Sporting Events on ESPN Just Don't Feel "Special" (The Cablization of Television Sports Properties - Part III)
With the Bowl Championship Series games, and the Rose Bowl, moving to cable only, I have pondered what the cablization of television sports would mean to fans and viewers. I have written about the impact to people without cable, as well as what it might mean for the competitive landscape.
And I have been holding off on this last part in the series because there has been something intangible that I could not quite put my finger on until recently. Namely that, with the exception of The Masters, watching major sporting events on ESPN does not feel "special."
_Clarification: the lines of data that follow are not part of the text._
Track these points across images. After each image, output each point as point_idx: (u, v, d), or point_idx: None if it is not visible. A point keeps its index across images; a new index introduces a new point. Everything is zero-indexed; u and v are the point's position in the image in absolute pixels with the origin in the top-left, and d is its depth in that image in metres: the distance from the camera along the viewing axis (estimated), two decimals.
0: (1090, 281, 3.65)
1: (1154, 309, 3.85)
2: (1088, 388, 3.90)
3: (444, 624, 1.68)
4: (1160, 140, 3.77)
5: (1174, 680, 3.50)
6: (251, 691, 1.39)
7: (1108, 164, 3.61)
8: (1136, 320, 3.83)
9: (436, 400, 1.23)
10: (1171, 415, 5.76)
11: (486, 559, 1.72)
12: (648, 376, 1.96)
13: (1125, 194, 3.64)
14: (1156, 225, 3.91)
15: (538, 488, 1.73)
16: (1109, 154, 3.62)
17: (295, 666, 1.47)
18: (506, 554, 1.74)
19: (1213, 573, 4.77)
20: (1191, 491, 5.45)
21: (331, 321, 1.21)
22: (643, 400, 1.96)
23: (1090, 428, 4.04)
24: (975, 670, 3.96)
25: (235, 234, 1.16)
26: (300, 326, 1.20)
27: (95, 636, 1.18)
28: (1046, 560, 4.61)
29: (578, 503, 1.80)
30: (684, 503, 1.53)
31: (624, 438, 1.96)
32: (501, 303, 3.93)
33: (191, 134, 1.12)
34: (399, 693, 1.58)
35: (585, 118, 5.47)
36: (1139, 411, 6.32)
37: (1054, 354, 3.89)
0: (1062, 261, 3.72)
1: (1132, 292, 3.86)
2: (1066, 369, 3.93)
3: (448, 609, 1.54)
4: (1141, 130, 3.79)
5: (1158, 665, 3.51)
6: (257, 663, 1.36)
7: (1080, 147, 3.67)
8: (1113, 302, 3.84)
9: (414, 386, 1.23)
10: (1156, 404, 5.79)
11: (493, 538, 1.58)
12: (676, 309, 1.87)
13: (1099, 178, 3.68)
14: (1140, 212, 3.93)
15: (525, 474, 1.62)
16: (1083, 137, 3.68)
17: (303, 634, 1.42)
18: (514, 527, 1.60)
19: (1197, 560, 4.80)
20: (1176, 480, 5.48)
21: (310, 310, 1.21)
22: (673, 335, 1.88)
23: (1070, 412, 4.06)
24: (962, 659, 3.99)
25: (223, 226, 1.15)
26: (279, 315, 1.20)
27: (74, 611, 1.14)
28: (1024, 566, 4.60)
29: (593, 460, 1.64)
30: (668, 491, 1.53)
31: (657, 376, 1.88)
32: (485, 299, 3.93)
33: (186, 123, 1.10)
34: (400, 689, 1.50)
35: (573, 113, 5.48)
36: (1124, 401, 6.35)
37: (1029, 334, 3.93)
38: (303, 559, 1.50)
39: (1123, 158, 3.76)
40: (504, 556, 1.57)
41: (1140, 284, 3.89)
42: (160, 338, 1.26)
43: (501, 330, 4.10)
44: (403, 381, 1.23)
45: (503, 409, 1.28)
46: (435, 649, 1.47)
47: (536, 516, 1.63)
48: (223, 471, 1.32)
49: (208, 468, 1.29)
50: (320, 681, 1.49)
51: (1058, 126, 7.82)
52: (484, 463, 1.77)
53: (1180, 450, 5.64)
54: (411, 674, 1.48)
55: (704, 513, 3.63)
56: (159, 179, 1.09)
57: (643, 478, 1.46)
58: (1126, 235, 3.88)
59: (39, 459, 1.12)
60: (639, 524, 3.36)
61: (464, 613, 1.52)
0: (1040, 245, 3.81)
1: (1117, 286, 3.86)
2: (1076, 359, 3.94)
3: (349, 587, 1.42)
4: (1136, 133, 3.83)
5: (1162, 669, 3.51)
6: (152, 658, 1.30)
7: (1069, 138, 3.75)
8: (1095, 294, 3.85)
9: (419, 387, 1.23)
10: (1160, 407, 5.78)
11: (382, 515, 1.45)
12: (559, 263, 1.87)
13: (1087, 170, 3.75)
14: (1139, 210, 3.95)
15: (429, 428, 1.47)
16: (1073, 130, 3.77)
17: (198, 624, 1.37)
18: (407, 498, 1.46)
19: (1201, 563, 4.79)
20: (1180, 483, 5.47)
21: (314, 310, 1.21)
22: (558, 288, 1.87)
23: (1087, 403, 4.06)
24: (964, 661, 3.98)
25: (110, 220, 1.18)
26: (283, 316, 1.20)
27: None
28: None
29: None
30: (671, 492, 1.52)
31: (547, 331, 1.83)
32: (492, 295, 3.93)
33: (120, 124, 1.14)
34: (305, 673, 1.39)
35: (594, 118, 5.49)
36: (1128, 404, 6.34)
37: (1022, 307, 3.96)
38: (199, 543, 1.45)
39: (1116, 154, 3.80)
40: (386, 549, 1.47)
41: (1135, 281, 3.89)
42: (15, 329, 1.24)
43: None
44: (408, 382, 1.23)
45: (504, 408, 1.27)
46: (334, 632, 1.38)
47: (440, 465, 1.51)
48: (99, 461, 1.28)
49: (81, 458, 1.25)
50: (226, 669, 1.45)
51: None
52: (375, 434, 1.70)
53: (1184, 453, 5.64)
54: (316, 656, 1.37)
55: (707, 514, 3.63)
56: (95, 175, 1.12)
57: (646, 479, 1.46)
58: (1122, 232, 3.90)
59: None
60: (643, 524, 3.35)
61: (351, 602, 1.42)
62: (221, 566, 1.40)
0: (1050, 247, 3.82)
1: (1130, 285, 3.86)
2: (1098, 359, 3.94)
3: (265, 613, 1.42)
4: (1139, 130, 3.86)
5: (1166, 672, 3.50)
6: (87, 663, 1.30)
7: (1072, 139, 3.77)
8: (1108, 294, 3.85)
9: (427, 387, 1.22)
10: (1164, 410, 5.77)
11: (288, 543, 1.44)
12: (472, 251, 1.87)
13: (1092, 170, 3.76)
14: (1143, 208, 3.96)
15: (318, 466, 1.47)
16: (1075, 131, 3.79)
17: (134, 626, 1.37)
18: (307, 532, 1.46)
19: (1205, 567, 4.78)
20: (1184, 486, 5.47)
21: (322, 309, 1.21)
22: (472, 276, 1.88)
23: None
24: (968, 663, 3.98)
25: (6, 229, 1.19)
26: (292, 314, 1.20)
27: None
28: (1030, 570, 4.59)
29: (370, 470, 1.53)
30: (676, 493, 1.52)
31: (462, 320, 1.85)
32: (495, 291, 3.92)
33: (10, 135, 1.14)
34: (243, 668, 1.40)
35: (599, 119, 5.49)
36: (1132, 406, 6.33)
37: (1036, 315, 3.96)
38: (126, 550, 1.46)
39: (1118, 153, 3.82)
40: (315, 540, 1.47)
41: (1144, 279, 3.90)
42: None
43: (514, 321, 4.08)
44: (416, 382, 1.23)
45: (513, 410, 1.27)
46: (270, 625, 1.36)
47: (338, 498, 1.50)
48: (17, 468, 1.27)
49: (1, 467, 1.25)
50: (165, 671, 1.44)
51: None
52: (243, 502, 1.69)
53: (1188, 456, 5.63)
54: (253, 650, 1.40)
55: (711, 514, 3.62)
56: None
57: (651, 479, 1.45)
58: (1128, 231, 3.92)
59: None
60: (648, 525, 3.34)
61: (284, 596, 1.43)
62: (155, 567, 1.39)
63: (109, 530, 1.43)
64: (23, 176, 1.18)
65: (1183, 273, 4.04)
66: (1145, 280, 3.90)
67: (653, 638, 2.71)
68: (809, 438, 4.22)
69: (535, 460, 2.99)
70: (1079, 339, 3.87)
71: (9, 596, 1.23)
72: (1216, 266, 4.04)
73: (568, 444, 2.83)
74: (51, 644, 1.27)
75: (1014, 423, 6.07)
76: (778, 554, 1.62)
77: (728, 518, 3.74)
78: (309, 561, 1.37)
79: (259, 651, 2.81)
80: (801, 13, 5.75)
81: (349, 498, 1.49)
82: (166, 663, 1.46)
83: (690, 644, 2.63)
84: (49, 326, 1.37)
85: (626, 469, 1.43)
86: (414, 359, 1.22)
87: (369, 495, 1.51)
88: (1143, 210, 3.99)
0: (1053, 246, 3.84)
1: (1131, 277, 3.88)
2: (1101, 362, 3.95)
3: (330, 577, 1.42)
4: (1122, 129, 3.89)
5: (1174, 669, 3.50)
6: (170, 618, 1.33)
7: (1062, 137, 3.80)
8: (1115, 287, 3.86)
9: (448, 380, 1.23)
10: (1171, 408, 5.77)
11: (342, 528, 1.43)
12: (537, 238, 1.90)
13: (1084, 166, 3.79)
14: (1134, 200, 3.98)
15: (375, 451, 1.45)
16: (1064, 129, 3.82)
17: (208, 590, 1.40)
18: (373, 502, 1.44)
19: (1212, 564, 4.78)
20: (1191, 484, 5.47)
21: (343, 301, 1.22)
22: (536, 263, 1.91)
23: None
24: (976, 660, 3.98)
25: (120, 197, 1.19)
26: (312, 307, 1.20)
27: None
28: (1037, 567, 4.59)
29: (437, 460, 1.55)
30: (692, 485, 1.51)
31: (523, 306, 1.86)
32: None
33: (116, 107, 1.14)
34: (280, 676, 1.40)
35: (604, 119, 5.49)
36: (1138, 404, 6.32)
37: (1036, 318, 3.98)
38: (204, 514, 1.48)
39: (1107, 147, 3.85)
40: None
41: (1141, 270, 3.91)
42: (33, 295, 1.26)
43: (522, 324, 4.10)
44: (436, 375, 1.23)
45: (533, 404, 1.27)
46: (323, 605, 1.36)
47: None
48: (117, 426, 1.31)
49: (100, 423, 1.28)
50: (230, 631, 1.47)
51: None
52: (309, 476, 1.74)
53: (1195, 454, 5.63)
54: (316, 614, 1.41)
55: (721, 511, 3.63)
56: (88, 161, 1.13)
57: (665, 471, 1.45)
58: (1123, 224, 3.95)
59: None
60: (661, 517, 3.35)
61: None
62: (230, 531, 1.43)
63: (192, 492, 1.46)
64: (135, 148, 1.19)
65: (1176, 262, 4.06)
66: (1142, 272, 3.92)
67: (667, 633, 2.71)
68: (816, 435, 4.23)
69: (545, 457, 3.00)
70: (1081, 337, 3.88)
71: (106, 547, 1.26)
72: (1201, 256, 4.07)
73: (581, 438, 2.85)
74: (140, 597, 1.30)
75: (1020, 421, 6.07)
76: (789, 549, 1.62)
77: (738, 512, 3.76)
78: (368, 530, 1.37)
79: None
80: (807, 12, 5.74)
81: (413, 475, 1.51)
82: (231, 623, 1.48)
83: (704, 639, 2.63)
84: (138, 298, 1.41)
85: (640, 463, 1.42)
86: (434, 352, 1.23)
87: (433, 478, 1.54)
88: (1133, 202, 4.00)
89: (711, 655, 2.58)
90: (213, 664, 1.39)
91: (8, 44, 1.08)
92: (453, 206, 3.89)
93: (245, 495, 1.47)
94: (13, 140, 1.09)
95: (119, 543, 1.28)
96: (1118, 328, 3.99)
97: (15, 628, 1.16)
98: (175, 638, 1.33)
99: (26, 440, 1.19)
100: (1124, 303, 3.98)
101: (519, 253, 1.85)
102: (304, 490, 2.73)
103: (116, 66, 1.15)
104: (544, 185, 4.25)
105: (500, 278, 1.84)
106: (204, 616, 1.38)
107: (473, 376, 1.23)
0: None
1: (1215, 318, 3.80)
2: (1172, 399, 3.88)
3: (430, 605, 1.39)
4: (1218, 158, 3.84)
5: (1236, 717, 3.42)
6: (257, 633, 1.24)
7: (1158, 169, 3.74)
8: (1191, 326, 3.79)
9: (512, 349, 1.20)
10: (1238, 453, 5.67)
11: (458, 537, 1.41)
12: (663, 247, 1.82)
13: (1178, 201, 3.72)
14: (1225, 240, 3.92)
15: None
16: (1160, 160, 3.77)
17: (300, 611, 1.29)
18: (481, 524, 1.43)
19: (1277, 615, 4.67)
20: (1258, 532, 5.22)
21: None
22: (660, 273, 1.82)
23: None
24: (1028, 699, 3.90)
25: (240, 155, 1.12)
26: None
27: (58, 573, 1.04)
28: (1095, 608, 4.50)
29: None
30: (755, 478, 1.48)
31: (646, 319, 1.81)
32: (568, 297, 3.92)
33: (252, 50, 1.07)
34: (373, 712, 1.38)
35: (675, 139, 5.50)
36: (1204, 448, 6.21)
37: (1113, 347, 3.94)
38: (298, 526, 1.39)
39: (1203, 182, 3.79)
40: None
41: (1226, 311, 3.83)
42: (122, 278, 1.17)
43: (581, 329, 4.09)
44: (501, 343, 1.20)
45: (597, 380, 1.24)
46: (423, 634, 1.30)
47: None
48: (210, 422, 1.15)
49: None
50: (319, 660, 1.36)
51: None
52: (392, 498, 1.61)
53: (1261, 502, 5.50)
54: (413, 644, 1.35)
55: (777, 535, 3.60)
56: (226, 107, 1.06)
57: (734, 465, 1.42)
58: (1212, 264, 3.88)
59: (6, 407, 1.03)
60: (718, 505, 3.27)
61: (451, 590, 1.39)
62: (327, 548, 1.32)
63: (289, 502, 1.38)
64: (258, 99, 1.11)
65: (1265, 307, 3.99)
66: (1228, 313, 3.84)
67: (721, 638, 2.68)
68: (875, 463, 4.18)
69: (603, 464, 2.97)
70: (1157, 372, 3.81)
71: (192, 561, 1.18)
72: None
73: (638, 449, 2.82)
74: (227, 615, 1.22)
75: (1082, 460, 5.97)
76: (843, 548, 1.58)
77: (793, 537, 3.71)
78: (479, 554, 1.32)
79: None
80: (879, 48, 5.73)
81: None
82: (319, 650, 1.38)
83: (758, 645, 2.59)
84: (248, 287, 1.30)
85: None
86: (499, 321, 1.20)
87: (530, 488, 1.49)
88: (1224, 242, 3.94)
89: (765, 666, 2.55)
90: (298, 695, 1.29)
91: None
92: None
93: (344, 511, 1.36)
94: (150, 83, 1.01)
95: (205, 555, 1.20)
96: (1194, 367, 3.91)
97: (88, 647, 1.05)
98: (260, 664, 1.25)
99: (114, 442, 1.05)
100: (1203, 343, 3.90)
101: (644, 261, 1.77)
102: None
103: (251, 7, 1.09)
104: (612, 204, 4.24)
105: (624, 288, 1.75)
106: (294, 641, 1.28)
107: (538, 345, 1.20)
This intangible came into better focus over the past month or so with the NBA Playoffs, the U.S. Open Golf Championship, and the FIFA Confederations Cup.
When broadcast networks ruled the sorts television landscape, sports properties were just one part of what the nnetworks offerred up to viewers. That meant that when the night (or afternoon) of an event arrived, you knew it was something special. Whether it was the voice of Pat Summerall or Keith Jackson, you knew it was going to be a special event. When Brent Musberger would open a telecast with "You are looking live at...", viewers were cued that something big was a going to happen.
Viewers watched new graphics packages. They saw creative openings that drummed up excitement. The broadcast teams treated the events with some reverence, making them something other than the ordinary "game of the week." Viewers were going to be part of a nationally shared experience.
But no more, as ESPN gobbles up sports properties around the globe. The addition of each sport dilutes the sport being acquired because there is nothing special about it anymore. It just becomes part of the Disney/ESPN cross marketing and brand it at any cost approach to what they air and how they air it.
The NBA Finals were broadcast on ABC, but under the ESPN umbrella. So what did this mean? It meant that you had the ABC and ESPN logos plastered to the screen. It meant that viewers were subjected to the scrolling scores and promos that ESPN has on all of their cable networks. It meant that if you wanted to distinguish the NBA Finals logo, you had to squint really hard. It may have delivered solid ratings for the network, but it just did not feel special.
The U.S Open Golf Championship aired on ESPN. When Mike Tirico is calling the action as he did for the Masters, you felt that you were watching a special event. When Mike Tirico called the Ryder Cup, you really had no clue that the event was being produced by the same team that produces the unwatchable golf on NBC Sports.
But as soon as you let Chris Berman loose, it feels silly and stupid. Do viewers tune into golf to hear Berman let loose with a Hanson brothers joke that most golf viewers would not get (and really made zero sense in context)? Not only did it not feel special, it made me pine for the hour when NBC Sports would take over for the day.
And this past weekend we had the FIFA Confederations Cup from Johannesburg, South Africa. Would we get to feel the excitement and pageantry from people on the scene? No, because thye on-air talent was sitting in Bristol, CT. In a sense, they were just phoning it in. Never once was there a disclaimer during the game that they were NOT on site. Is this how a network treats "special" events? Thankfully, ESPN will be sending talent on-site for the 2010 World Cup.
If a viewer is going to take a block of time away to watch an event, then ESPN should do everything in its power to make the event special, nit just present it as one of their many properties. If they don't, the governing bodies of the sports in questions should mandate standards in their contracts with ESPN.
Think it cannot be done? Then how do the the powers of Augusta National pull it off for the Masters? They do it by insisting that their event be treated as special, so that it stands head and shoulders above the crowd. And ESPN responded, providing great coverage worth watching. No scrolling scoreboards. No cross-marketing and cross-branding. Just the sport.
If cable networks cannot do this consistently, not only have they robbed non-cable homes of the events, they are robbing their cable viewers who are paying the high fees that the ESPN family of networks demands from operators.